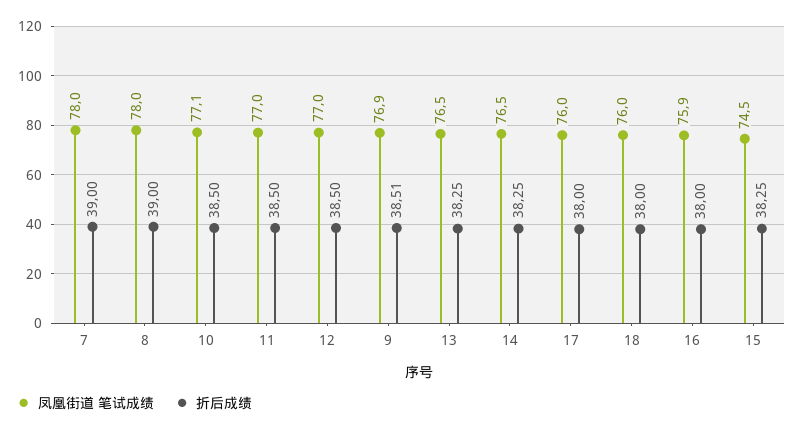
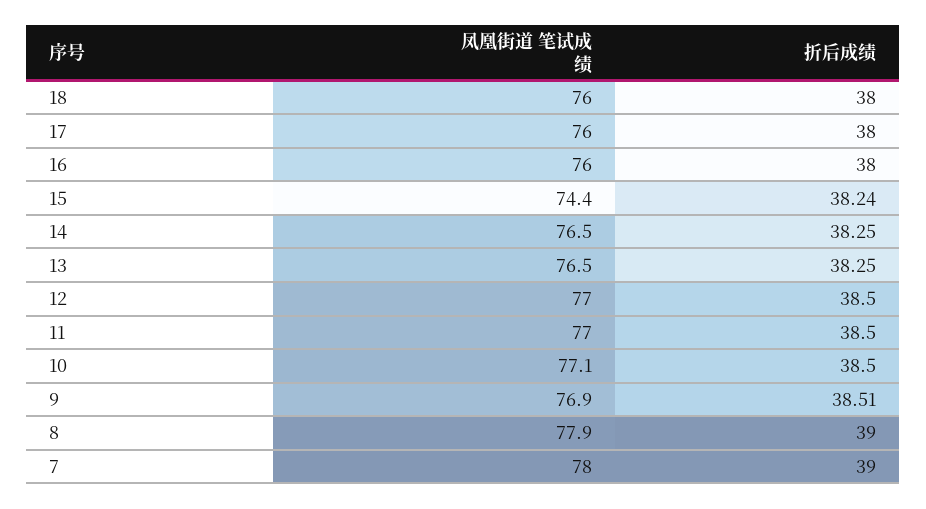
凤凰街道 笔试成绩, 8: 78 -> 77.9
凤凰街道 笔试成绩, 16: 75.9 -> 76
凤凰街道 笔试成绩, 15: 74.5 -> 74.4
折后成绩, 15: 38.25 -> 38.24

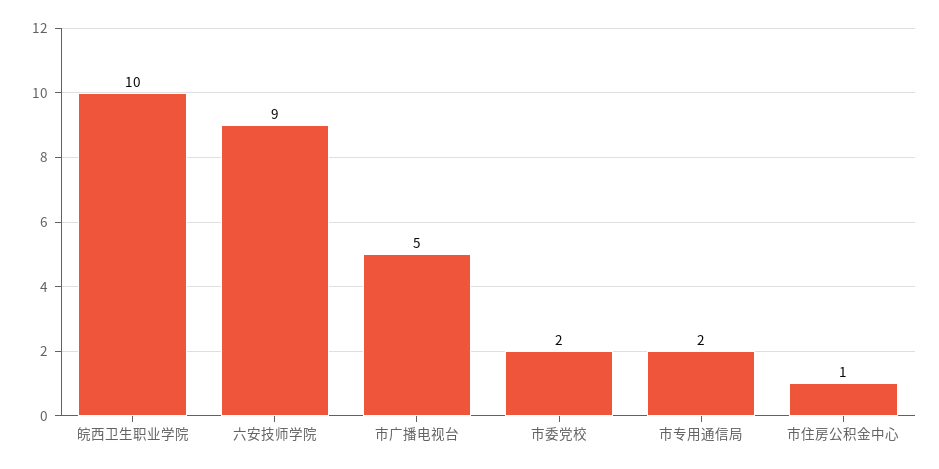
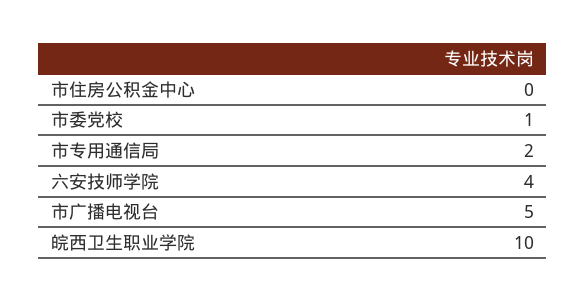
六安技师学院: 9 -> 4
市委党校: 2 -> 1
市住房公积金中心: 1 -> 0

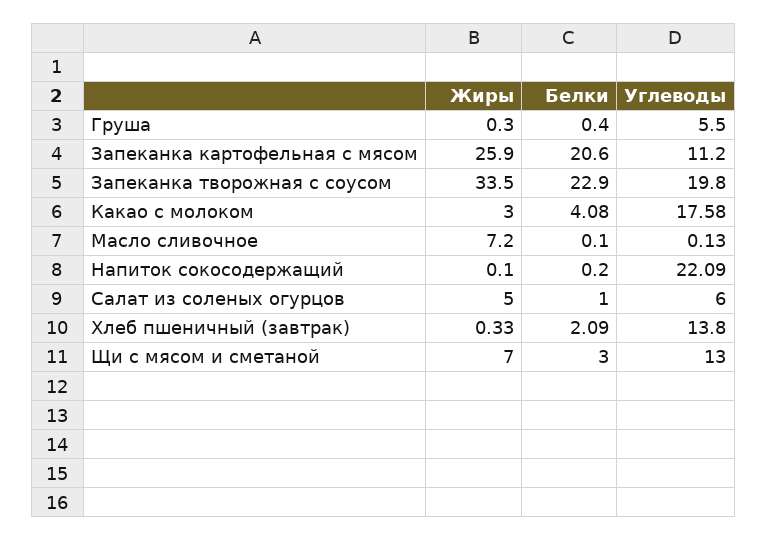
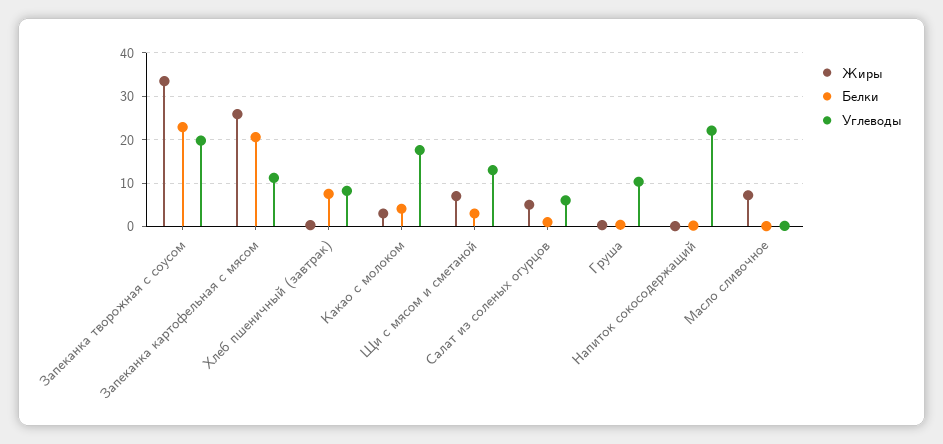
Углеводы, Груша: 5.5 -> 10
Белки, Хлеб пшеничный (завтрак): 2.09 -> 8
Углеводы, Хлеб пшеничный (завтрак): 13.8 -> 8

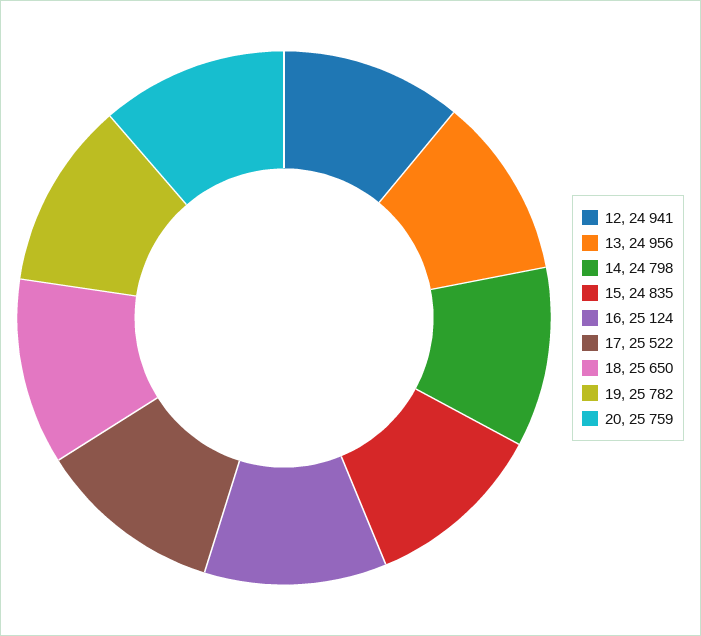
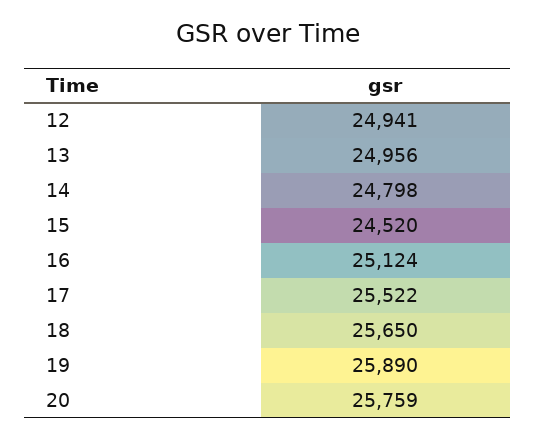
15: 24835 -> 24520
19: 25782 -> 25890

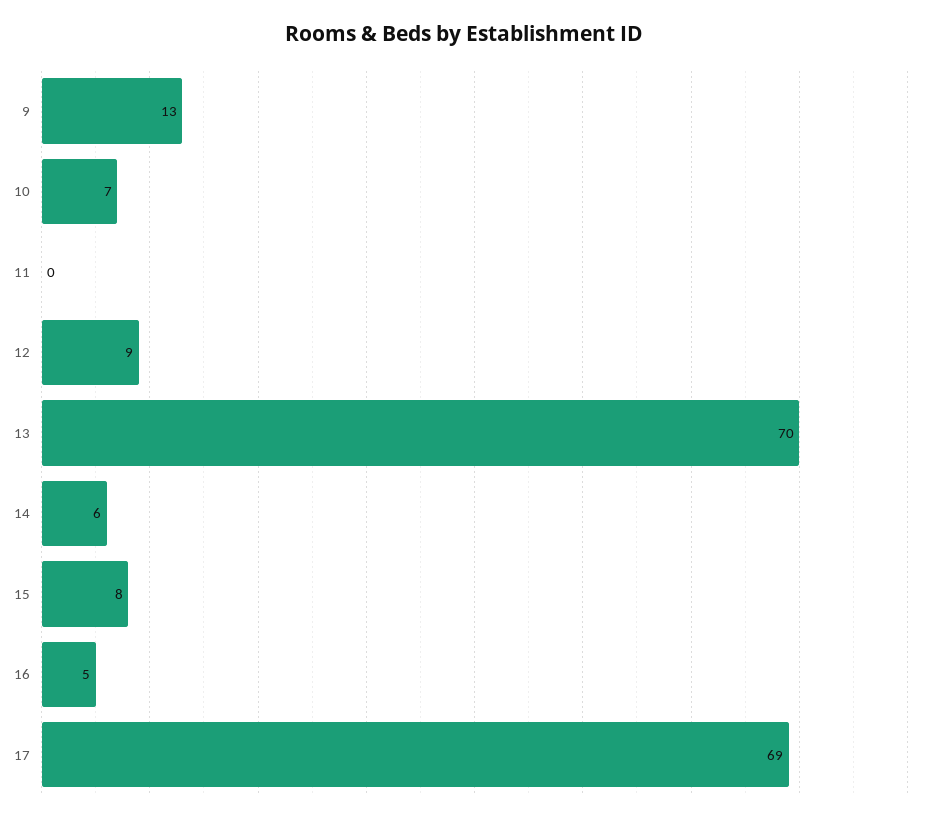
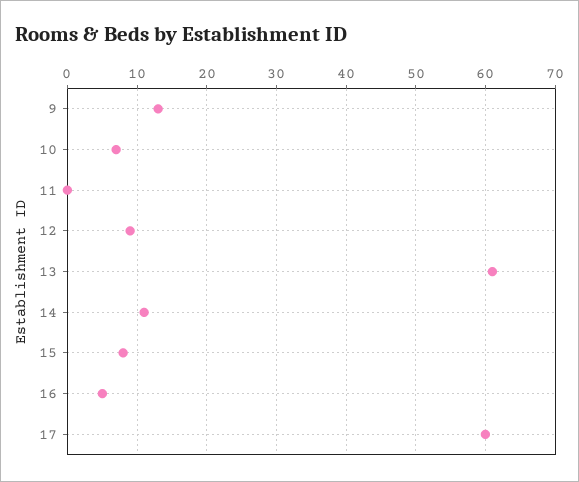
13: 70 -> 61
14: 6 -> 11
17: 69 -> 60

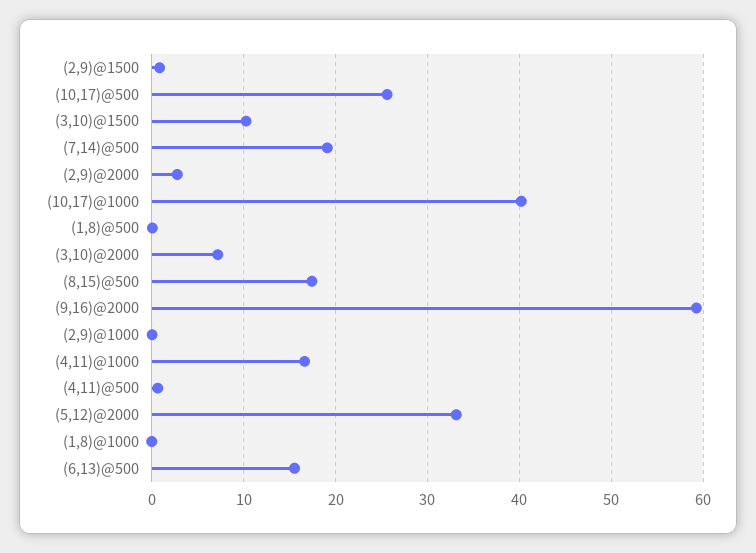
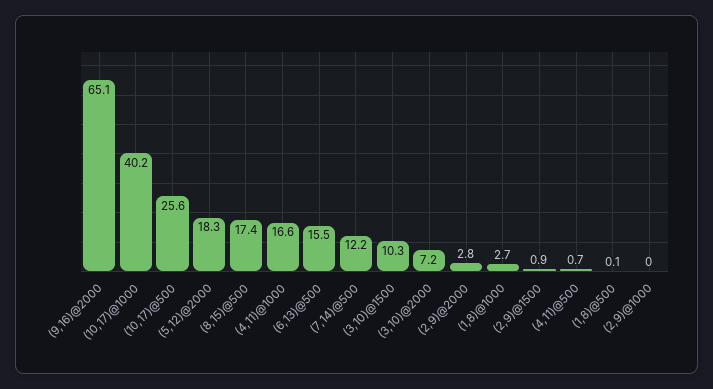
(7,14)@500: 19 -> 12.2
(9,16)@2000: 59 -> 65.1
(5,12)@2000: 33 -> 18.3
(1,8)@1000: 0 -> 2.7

------------------------------------------------

### Try it:
What is the number of lines in the listing that include "пшеничный"? Answer with that number only.

### Reply:
2